Sanıklar Halil Gül ve Ümran Taş, 13041 kuyruk numaralı Skorsky S-70 tipi helikopterle Güvercinlik meydanından kalkarak Genelkurmay Başkanlığı binasına gitti ve rehin alınan müştekiler Hulusi Akar, Salih Zeki Çolak, Yaşar Güler, İhsan Uyar, Uğur Tarçın, Metin Gürak, Atilla Gökesaoğlu, Yunus Can, Ertuğrulgazi Özkürkçü, Göksel Sevindik ve Halil Göncü'yü 4 ayrı sefer yaparak Akıncı Hava Üssü'ne götürdüler.

Sanıklar Mustafa Çin ve Uğur Kaplan'ın kullandıkları 13045 kuyruk numaralı Skorsky S-70 tipi helikopter, kuleden izin almadan kalkarak Akıncı Hava Üssü'ne gitti ve orada daha önceden belirlenmiş alana "Yurtta Sulh" parolasını kullanarak indi. Diğer pilot ve teknisyenler de helikopterlerle Akıncı Üssü'ne geldi.

Pilot ve teknisyenlerini toplayan sanık Uğur Kapan, askeri darbe yapıldığını, sıkıyönetim ilan edildiğini, kendisinin hava görev kuvvet komutanı olarak görevlendirildiğini, vereceği emir ve talimatlarla helikopter uçuşu gerçekleştirileceğini bildirdi ve "Atakanlar" adıyla bir Whatsapp grubu oluşturdu.

Makinalı tüfekle ateş ettiler

Kapan'ın talimatları üzerine, sanıklar Rıza Akıncı ve Zafer Dolu, 10505 kuyruk numaralı Cougar AS-532 tipi genel maksat helikopteriyle MİT müsteşarının rehin alınması planını gerçekleştirmek için MİT yerleşkesinin bulunduğu bölgeye gitti.

Sanıklar Halil Gül ve Mehmet Demirhisar, Skorsky tipi helikopterle, sanıklar Sezgin Uyanık ve Deniz Aldemir 10503 kuyruk numaralı Cougar AS-532 tipi genel maksat helikopteriyle, sanıklar Rıza Akıncı ve Zafer Dolu 10505 kuyruk numaralı Cougar AS-532 tipi genel maksat helikopteriyle Akıncı Hava Üssü'nden kalkış yaparak Harp Okuluna gitti ve oradan aldıkları piyade silahları ile silahlandırılmış Harp Okulu öğrencilerini Genelkurmay Başkanlığı bahçesine taşıdı.
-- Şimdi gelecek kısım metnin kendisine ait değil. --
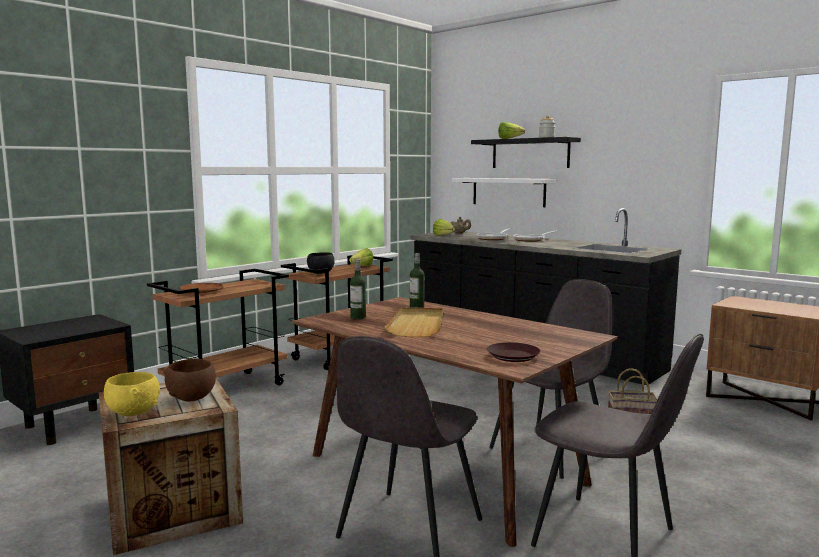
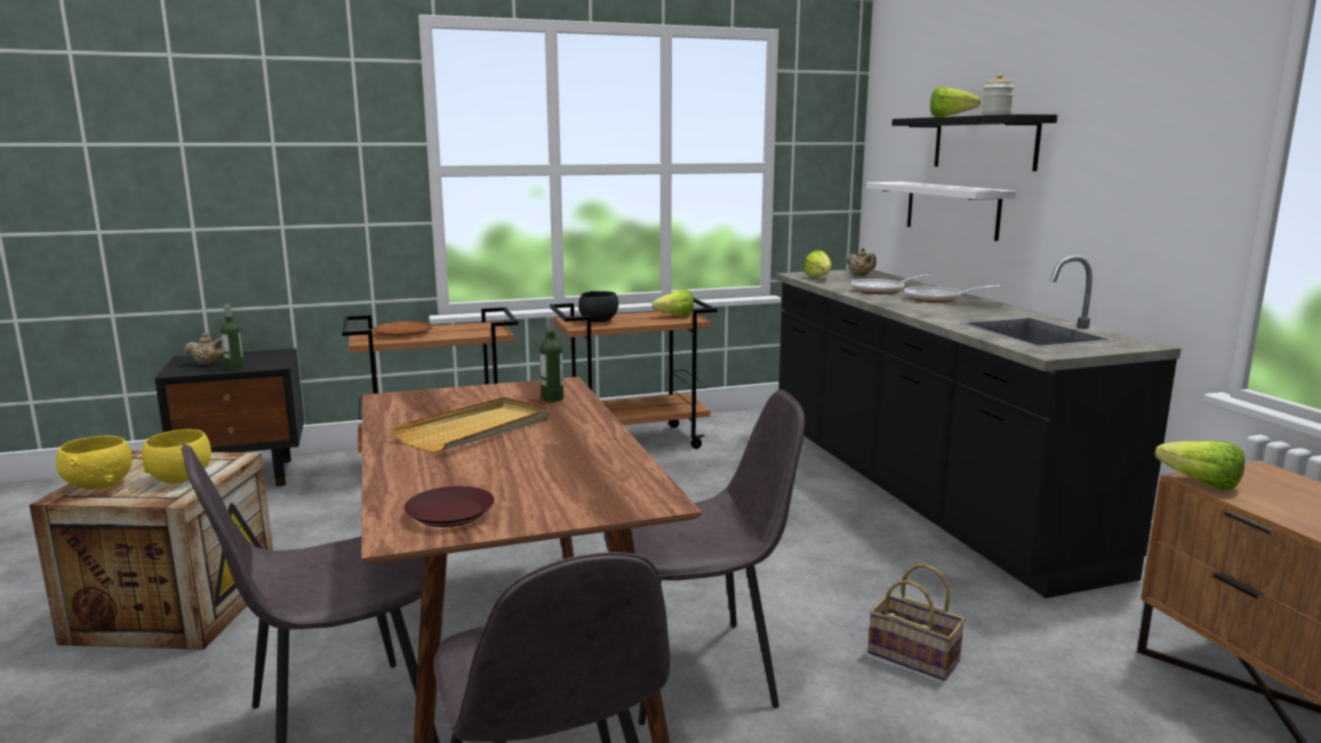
camera: 30 degrees right, 5 degrees up
brown bowl [163,359,216,402] -> yellow bowl [142,429,211,484]
bottle [350,259,366,319] -> bottle moved to [221,304,244,370]
none -> beige teapot [184,333,224,365]
none -> lettuce [1155,441,1245,490]

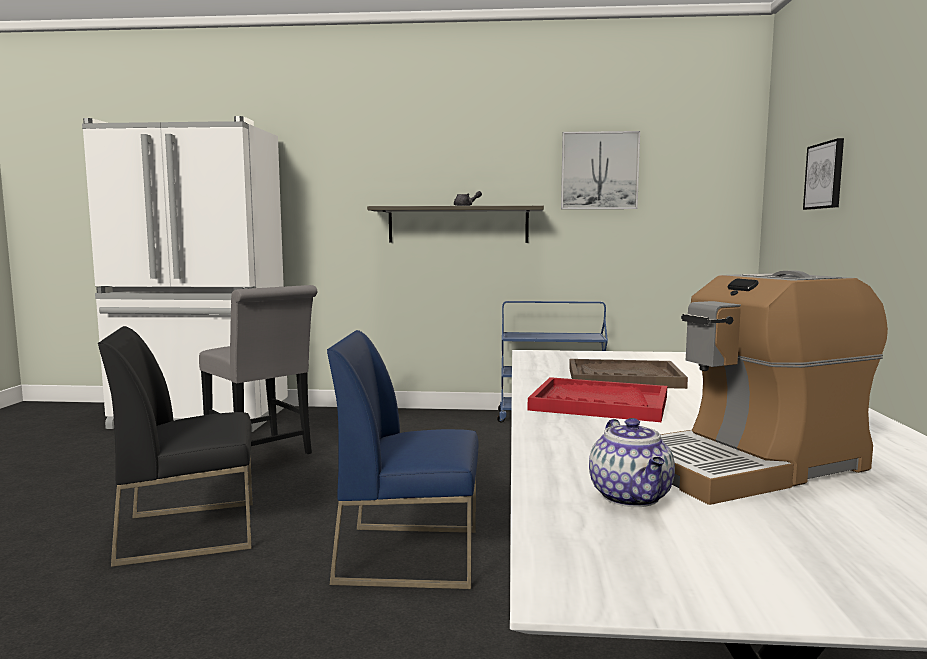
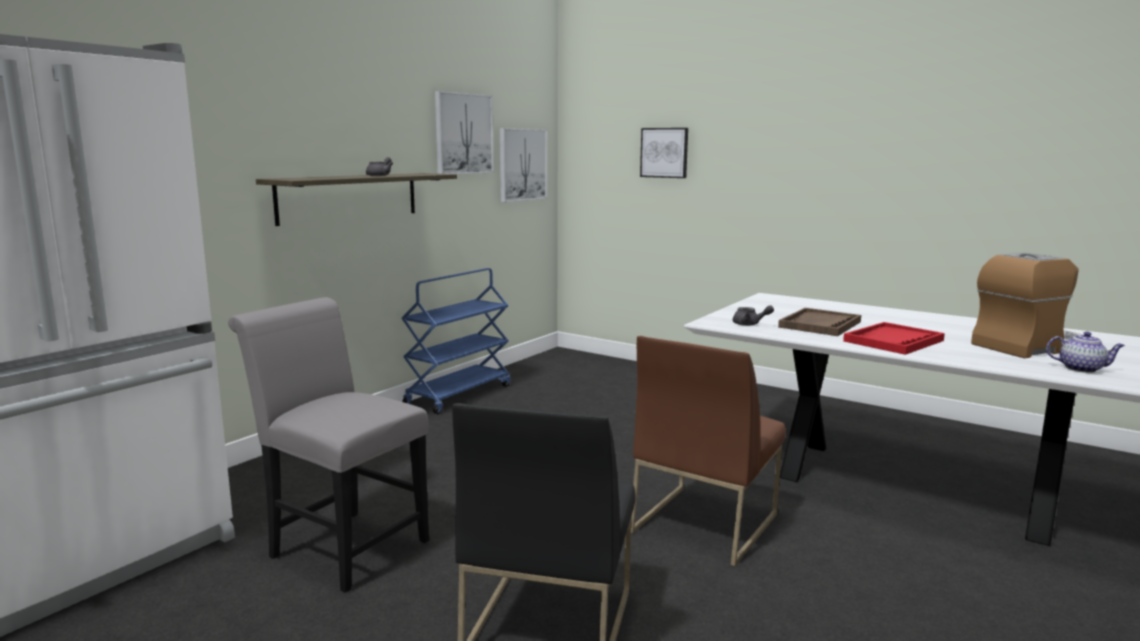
camera: 60 degrees left, 5 degrees up
grey chair [199,285,318,454] -> grey chair turned 135 degrees counterclockwise [228,297,429,593]
blue chair [327,330,479,589] -> brown chair [631,336,786,566]
coffee machine [660,270,888,505] -> coffee machine turned 120 degrees counterclockwise [971,253,1083,359]
none -> picture [500,128,547,202]
none -> grey teapot [733,305,774,326]

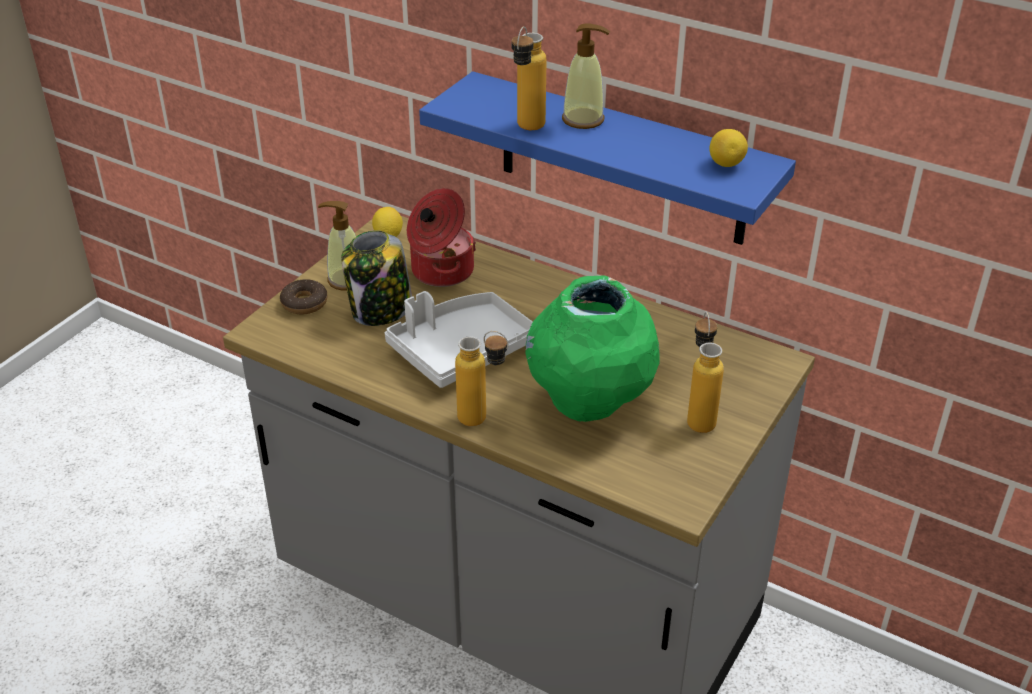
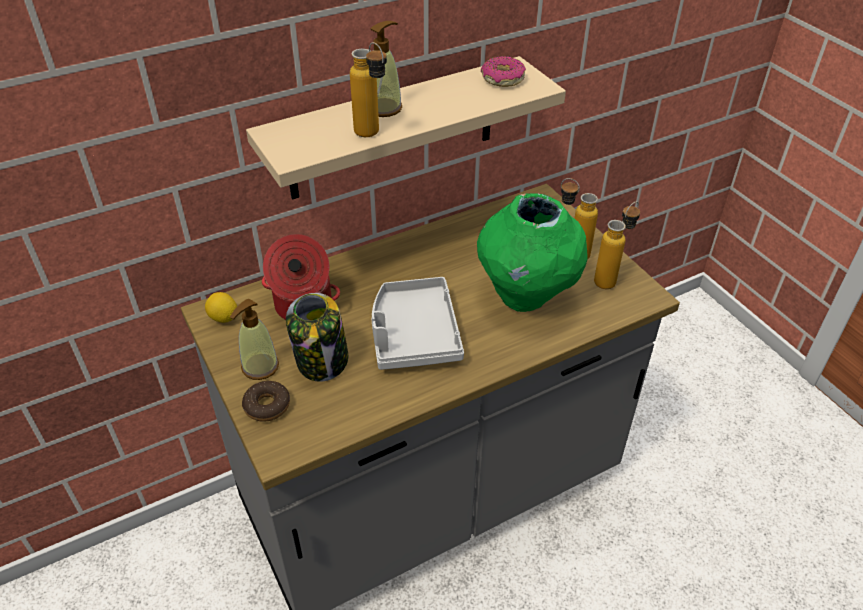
camera: 60 degrees left, 5 degrees up
blue shelf [419,71,796,245] -> beige shelf [246,56,566,200]
bottle [455,331,508,426] -> bottle moved to [594,202,640,289]
lemon [709,129,748,167] -> donut [481,56,526,87]

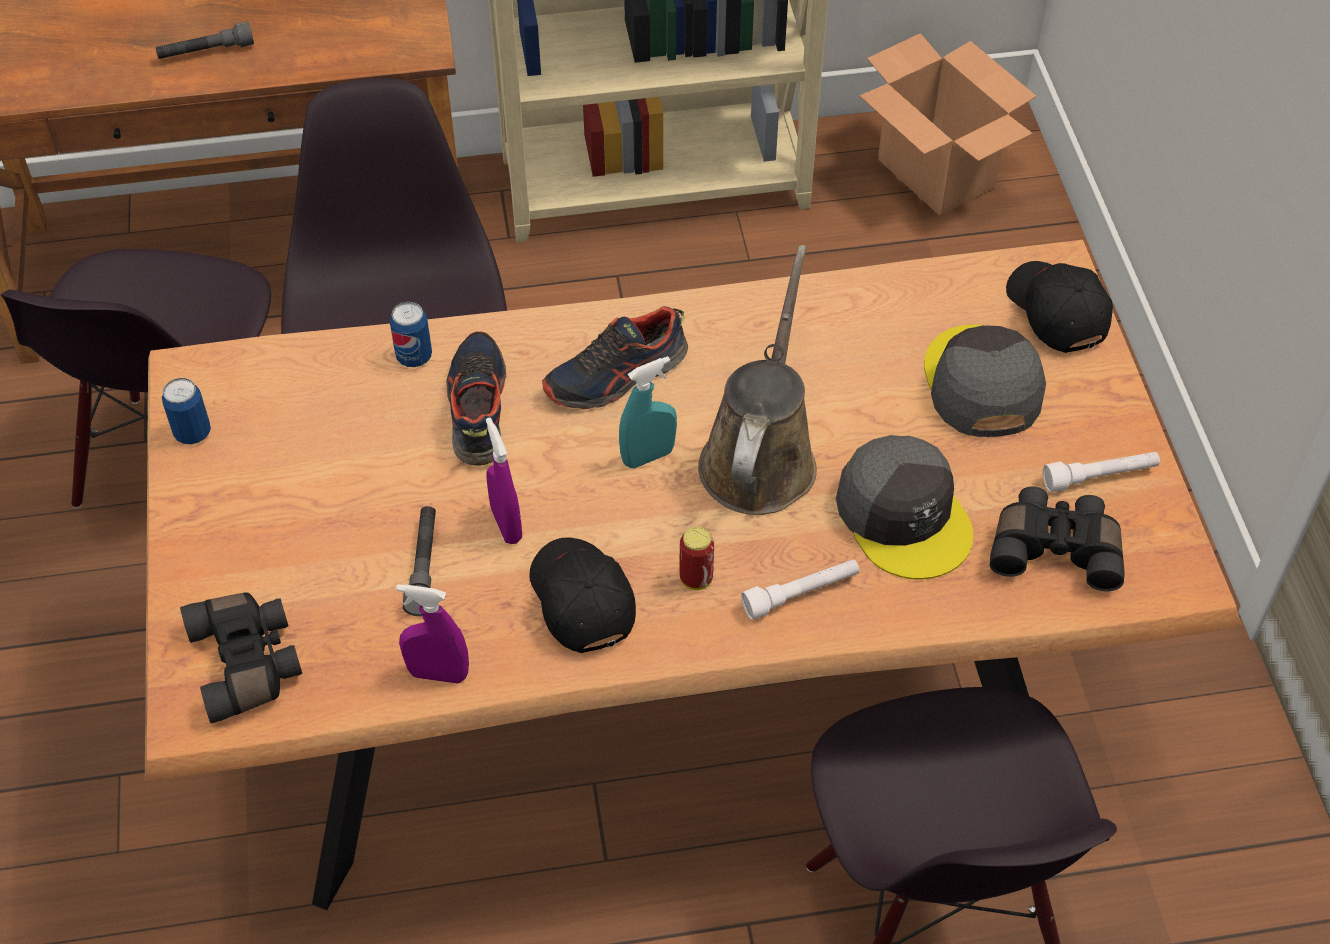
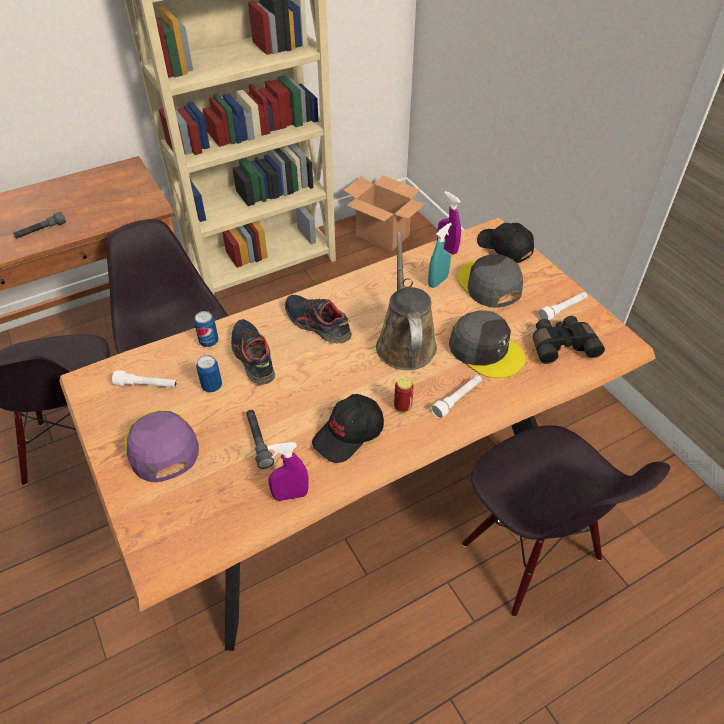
camera: 20 degrees left, 5 degrees down
can [162,378,211,445] -> can moved to [196,355,222,393]
black binoculars [180,592,302,723] -> none
purple spray bottle [486,417,522,544] -> purple spray bottle moved to [437,191,461,255]
black cap [529,537,636,653] -> black cap turned 90 degrees counterclockwise [312,394,384,463]
shoe [542,306,688,410] -> shoe turned 90 degrees clockwise [285,295,352,343]
turquoise spray bottle [619,356,677,468] -> turquoise spray bottle moved to [428,223,452,288]
none -> white flashlight [112,370,177,388]
none -> purple cap [124,410,199,482]

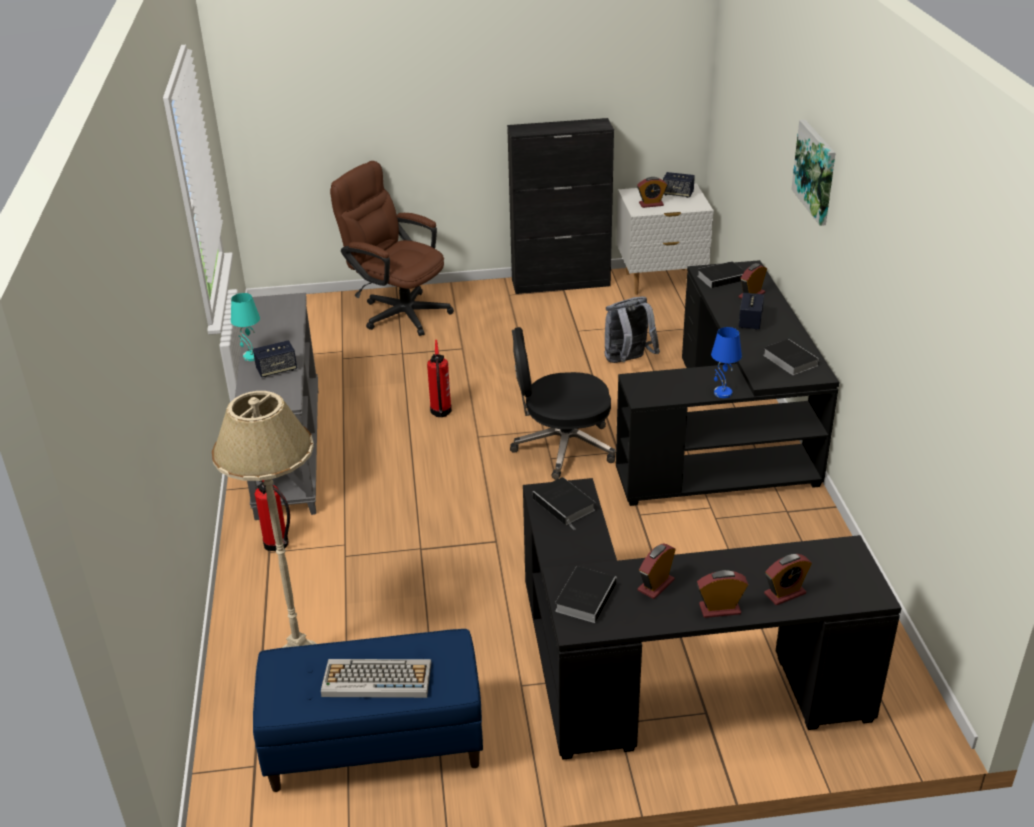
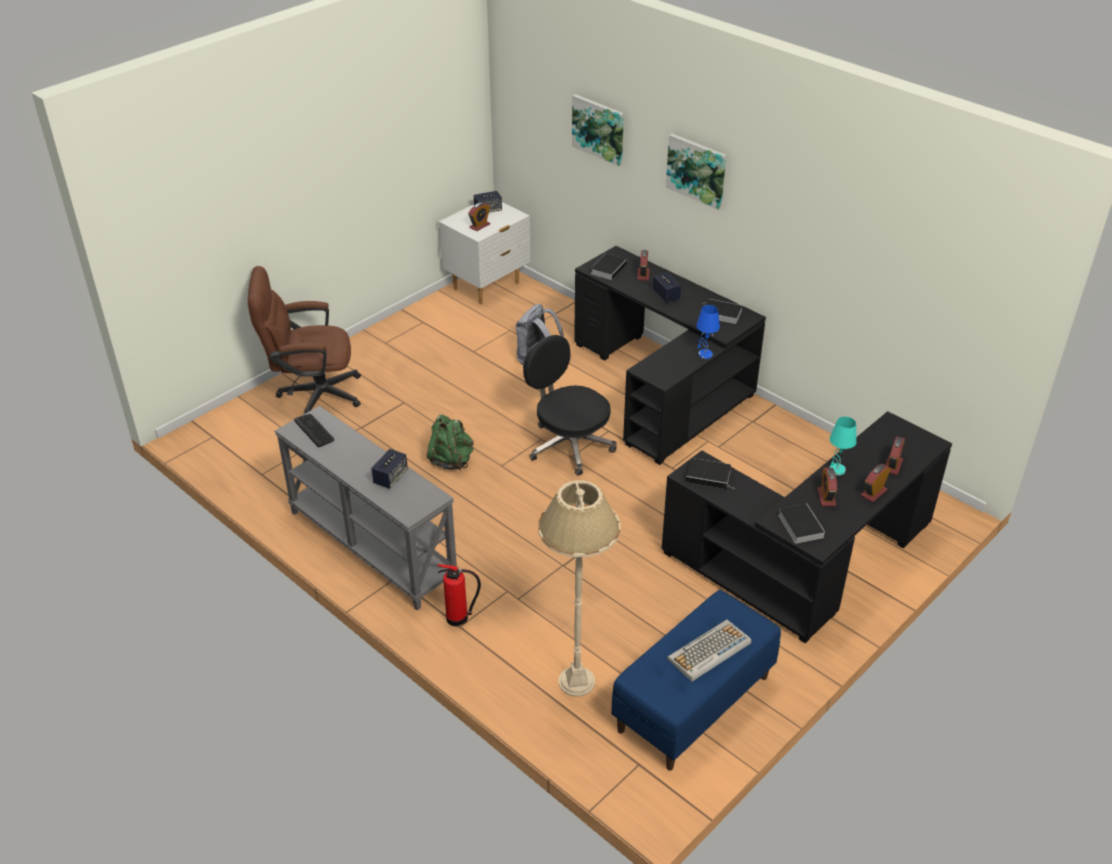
camera: 40 degrees left, 5 degrees up
turquoise table lamp [231,293,260,361] -> turquoise table lamp moved to [830,417,857,475]
fire extinguisher [427,340,452,417] -> green backpack [427,415,474,470]
black cabinet [507,118,614,294] -> none
black office chair [510,327,616,480] -> black office chair turned 90 degrees clockwise [523,335,617,476]
none -> keyboard [294,414,334,447]
none -> picture [572,94,624,166]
Sanıklar Abdullah Ateştemur ve Erdoğan Erdem 10984 kuyruk numaralı Skorsky S-70 tipi genel maksat helikopteriyle, Ahmet Sereyim ve Yakup Yayla Skorsky S-70 tipi helikopteriyle, sanık pilotlar Sezgin Uyanık ve Deniz Aldemir Cougar AS-532 tipi genel maksat helikopteriyle, sanıklar İsmail Yolcu ve Temür Aydın Skorsky S-70 tipi genel maksat helikopteriyle, Gölbaşı'nda bulunan Özel Kuvvetler Komutanlığı Oğulbey kışlasına gitti ve oradan aldıkları silahlı, tam teçhizatlı Özel Kuvvetler mensubu darbeci askerleri Gölbaşı'nda bulunan TÜRKSAT Uydu Haberleşme Merkezi'ne taşıdı.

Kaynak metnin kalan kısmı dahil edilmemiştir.